Task item>
Write out the listing below as one numbered list with one line per item, skipping the blank lines and the picture placeholders.

(Listed records Opens)

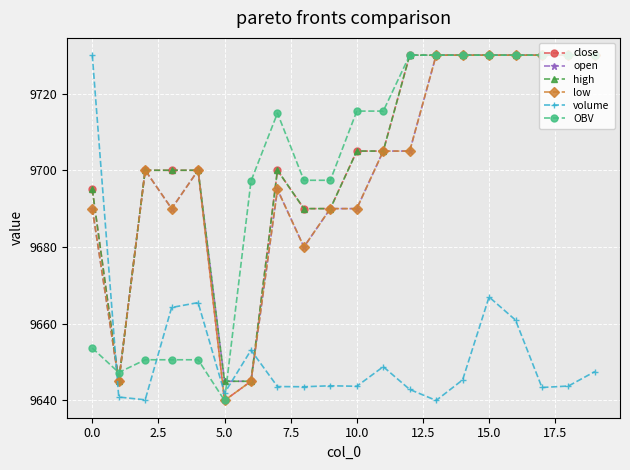

What is the average value of the high series?

9703.0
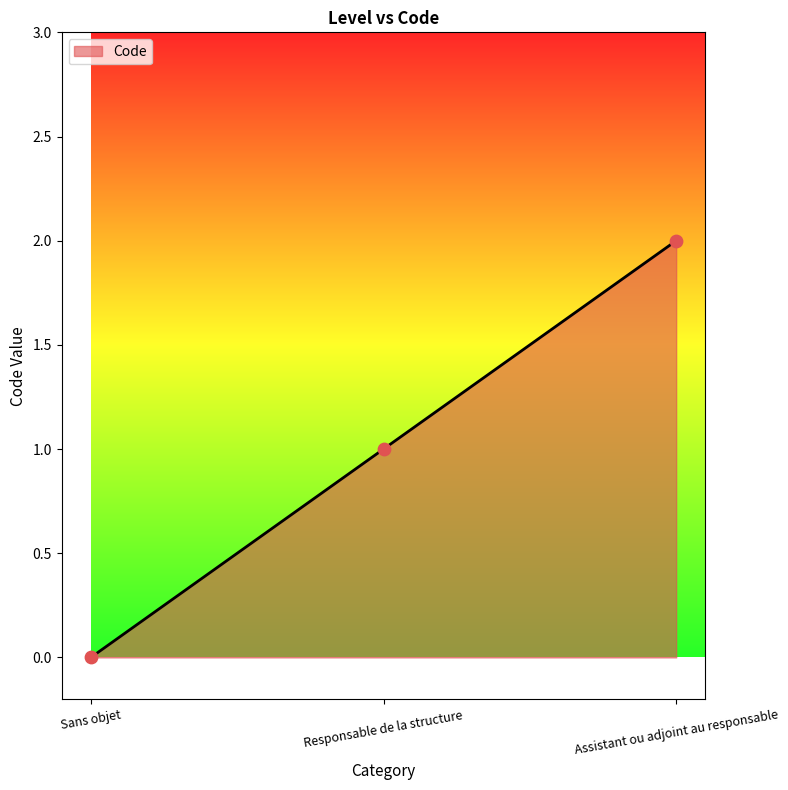

What is the change in value from Sans objet to Assistant ou adjoint au responsable?

+2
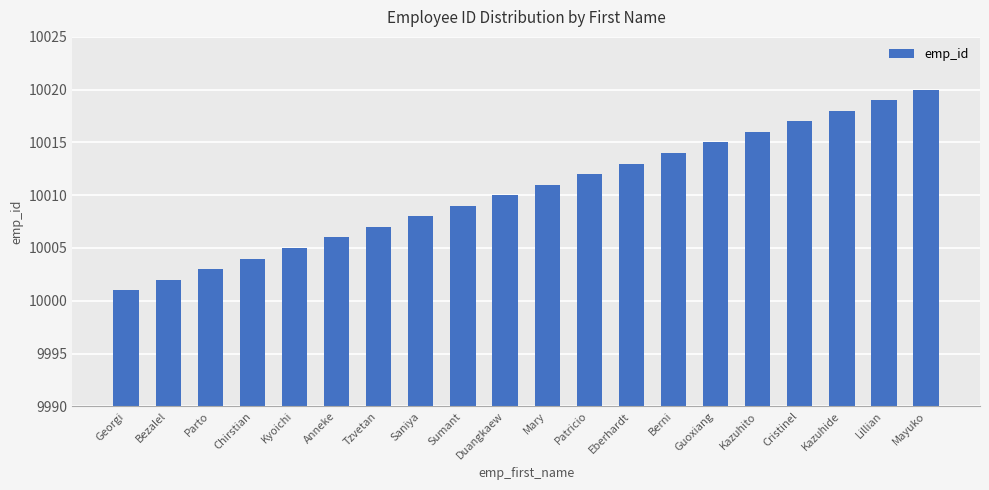

Where is the data nearest to the value 10010?

Duangkaew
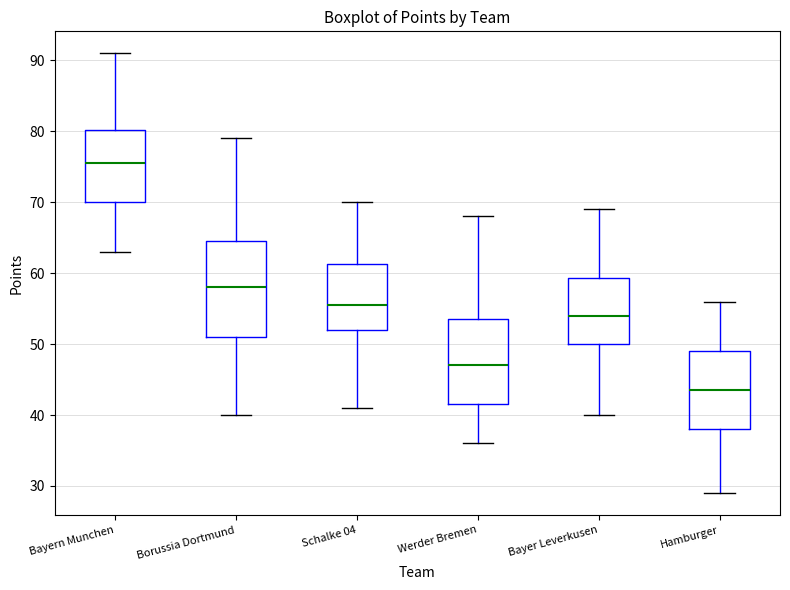

Reading left to right, transcribe this box plot: for each box, give where its median line is, the range the box spans, and where its two whiskers end, as read against the y-axis. The values are not printed on the chart, so give them approximately, as read against the axis.

Bayern Munchen: median 76, box 70 to 80, whiskers 63 to 91
Borussia Dortmund: median 58, box 51 to 65, whiskers 40 to 79
Schalke 04: median 56, box 52 to 61, whiskers 41 to 70
Werder Bremen: median 47, box 42 to 54, whiskers 36 to 68
Bayer Leverkusen: median 54, box 50 to 59, whiskers 40 to 69
Hamburger: median 44, box 38 to 49, whiskers 29 to 56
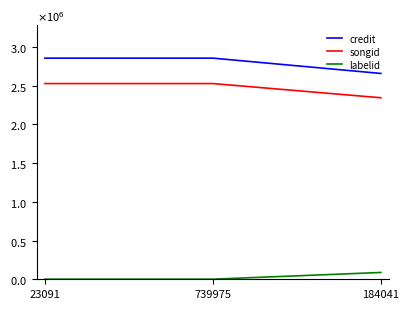

What are all the series names shown in the legend?

credit, songid, labelid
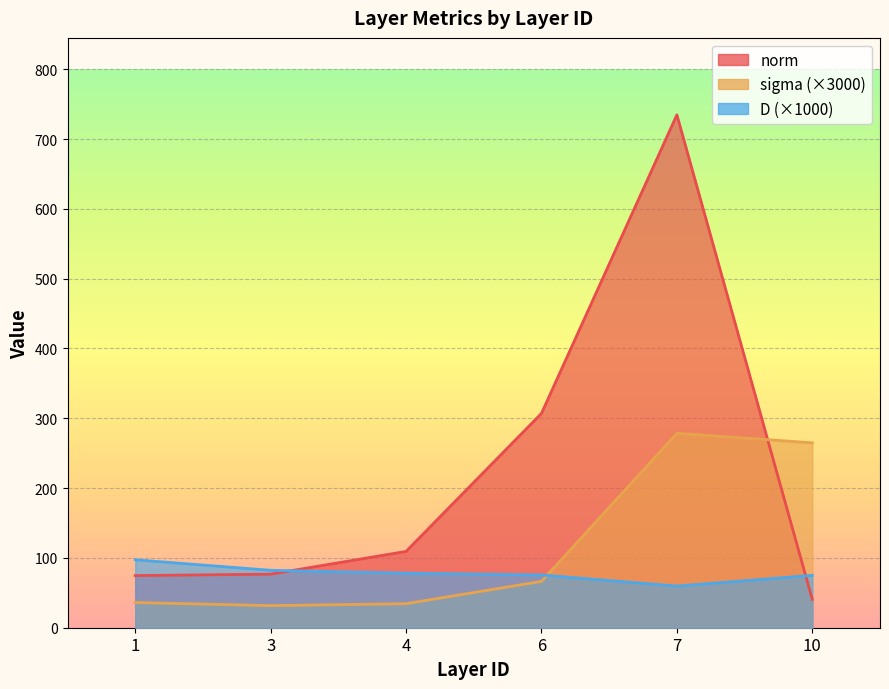

Which category has the lowest value across all series?

3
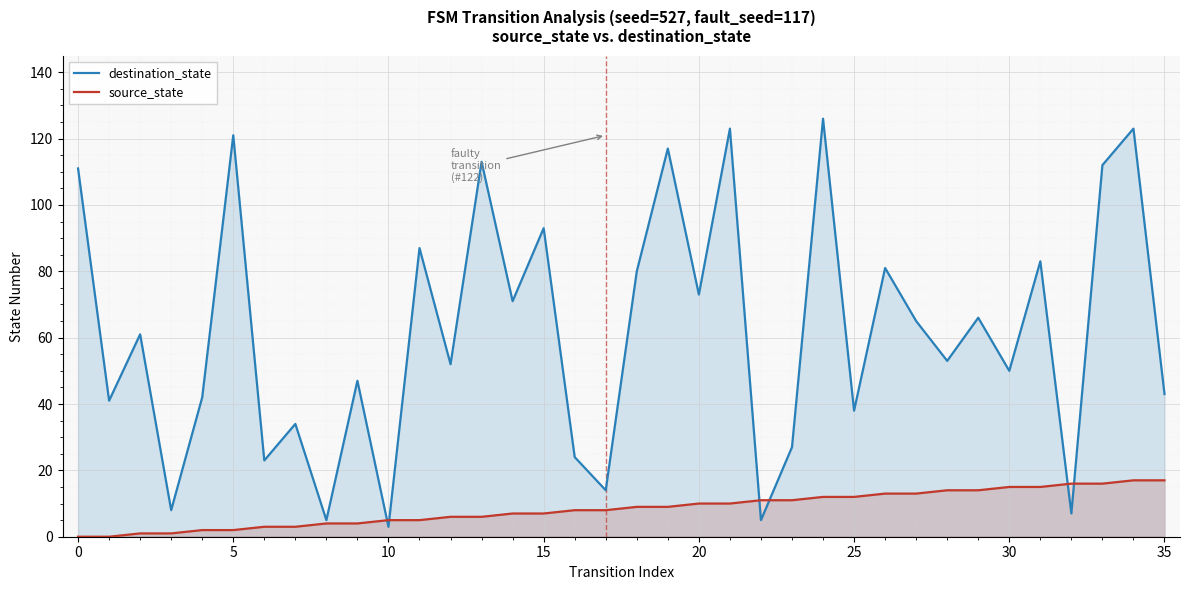

What is the sum of the destination_state values at 0 and 35?

154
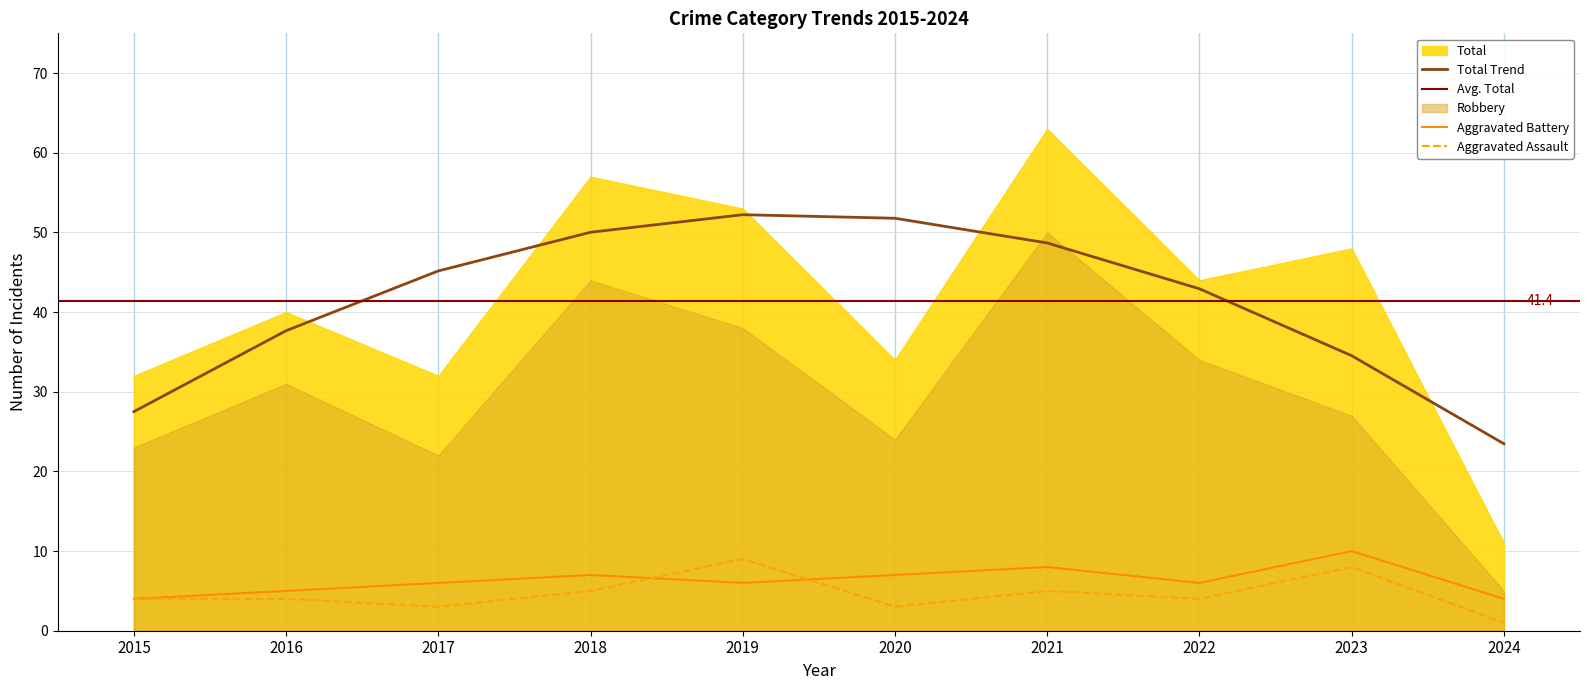

True or false: Aggravated Assault and Aggravated Battery intersect in this chart.

True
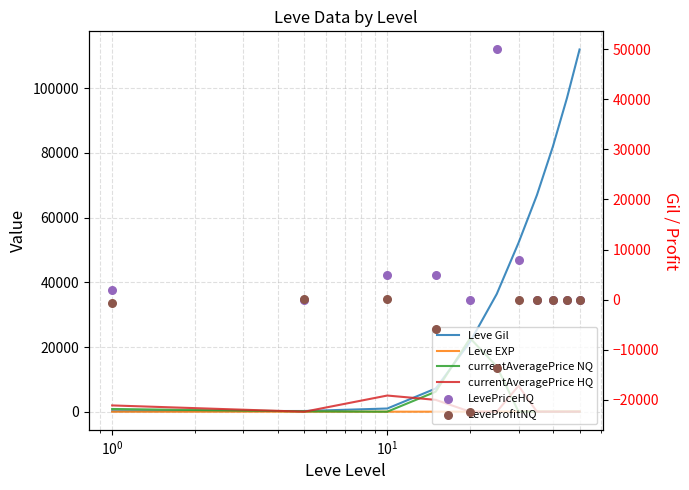

What are all the series names shown in the legend?

Leve Gil, Leve EXP, currentAveragePrice NQ, currentAveragePrice HQ, LevePriceHQ, LeveProfitNQ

(Listed records Closes)

Answer to the problem>
1. What is the average value of the high series?
2. 9703.0
3. What is the change in value from Sans objet to Assistant ou adjoint au responsable?
4. +2
5. Where is the data nearest to the value 10010?
6. Duangkaew
7. Reading left to right, transcribe this box plot: for each box, give where its median line is, the range the box spans, and where its two whiskers end, as read against the y-axis. The values are not printed on the chart, so give them approximately, as read against the axis.
8. Bayern Munchen: median 76, box 70 to 80, whiskers 63 to 91
9. Borussia Dortmund: median 58, box 51 to 65, whiskers 40 to 79
10. Schalke 04: median 56, box 52 to 61, whiskers 41 to 70
11. Werder Bremen: median 47, box 42 to 54, whiskers 36 to 68
12. Bayer Leverkusen: median 54, box 50 to 59, whiskers 40 to 69
13. Hamburger: median 44, box 38 to 49, whiskers 29 to 56
14. What are all the series names shown in the legend?
15. credit, songid, labelid
16. Which category has the lowest value across all series?
17. 3
18. What is the sum of the destination_state values at 0 and 35?
19. 154
20. True or false: Aggravated Assault and Aggravated Battery intersect in this chart.
21. True
22. What are all the series names shown in the legend?
23. Leve Gil, Leve EXP, currentAveragePrice NQ, currentAveragePrice HQ, LevePriceHQ, LeveProfitNQ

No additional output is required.